Houdini the Shark
Bella got a new cage. Shiloh's owner had no need for it anymore so he graciously gave it to us after seeing how beat up her old kennel was. It's quite spacious, made of sturdy metal, and collapsable. We keep it in The Hubby's work out room turned Bella's prison cell.
Despite the much better digs, she still hates it. She already learned how to break out, which resulted in lots of red vomit from an overdose on dog treats we were planning on donating to the local animal shelter. The Hubby was the one who found our Houdini destroying our house.

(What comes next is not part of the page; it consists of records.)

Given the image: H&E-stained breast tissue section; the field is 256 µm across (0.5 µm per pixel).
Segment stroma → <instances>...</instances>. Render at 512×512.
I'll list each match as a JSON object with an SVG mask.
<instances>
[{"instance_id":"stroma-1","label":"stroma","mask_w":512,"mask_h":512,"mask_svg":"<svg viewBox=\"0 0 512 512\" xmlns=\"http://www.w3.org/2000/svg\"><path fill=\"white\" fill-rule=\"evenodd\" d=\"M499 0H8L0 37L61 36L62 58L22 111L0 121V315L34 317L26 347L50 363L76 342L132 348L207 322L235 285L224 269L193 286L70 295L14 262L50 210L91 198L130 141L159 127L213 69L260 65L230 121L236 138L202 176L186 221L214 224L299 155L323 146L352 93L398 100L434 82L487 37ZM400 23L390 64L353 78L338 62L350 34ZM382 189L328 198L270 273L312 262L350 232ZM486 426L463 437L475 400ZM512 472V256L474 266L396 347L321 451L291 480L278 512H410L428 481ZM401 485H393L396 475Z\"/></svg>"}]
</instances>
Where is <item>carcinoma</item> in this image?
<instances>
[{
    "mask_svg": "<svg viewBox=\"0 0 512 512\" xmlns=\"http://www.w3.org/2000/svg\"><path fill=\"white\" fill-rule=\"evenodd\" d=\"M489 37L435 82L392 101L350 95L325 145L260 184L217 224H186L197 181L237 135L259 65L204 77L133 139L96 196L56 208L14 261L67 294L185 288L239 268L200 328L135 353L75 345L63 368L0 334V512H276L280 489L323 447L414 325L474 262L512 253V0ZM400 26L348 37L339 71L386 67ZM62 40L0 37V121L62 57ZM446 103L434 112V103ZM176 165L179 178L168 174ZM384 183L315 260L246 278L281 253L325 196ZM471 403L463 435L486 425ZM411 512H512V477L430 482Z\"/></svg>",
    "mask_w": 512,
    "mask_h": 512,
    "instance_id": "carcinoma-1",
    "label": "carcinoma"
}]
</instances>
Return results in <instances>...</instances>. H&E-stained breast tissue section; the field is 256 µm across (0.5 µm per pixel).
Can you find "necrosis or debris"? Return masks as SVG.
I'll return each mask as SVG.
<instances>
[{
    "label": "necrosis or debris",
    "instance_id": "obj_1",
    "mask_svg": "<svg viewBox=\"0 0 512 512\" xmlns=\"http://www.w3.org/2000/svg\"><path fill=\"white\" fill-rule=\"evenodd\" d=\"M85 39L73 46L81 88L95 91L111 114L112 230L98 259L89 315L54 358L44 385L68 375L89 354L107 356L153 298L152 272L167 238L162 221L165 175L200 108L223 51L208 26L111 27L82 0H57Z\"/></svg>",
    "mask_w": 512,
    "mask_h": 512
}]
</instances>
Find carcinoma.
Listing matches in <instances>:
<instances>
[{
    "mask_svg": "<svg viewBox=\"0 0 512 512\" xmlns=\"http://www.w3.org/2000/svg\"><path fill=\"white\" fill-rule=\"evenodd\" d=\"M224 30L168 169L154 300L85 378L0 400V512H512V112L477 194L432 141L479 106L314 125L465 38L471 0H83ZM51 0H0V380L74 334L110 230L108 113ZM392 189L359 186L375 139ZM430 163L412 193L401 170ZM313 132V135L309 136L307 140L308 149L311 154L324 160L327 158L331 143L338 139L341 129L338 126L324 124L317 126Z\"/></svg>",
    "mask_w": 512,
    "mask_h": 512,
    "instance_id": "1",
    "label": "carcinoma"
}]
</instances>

He picked up all the raw hides she took out of her box and said that each one of them (probably about 15 pieces) had bite marks on them, indicating that she was in a confused state and couldn't decide on which one she wanted to gnaw on.
Why do dogs insist on puking on carpets or rugs instead of nice, easy to clean hardwood floors? Our steam carpet cleaner was worth every penny. As you can see, she doesn't bother chewing her food.
So after that disgusting mishap, we started padlocking every corner of the cage, later replacing the bulky things with zip ties. "It's like freaking Hannibal Lecter!"Bella was still able to find something to ruin though.
I had purchased some foam to line the bottom of the cage with since it didn't come with a mat. Stupidly, I placed it on top of her cage in order to see if the sizing was correct and left it there, thinking that she wouldn't be interested in it. I found the foam torn to pieces and left on the ground next to her cage. I have no clue how she managed to do that.
What a punk! Doesn't it look like a shark took a huge chunk out of it? Her bed will just have to do.
A dog trainer told us that this type of cage would help with Bella's separation anxiety, but I haven't really seen a difference in her behavior. At least it will keep her contained (for now).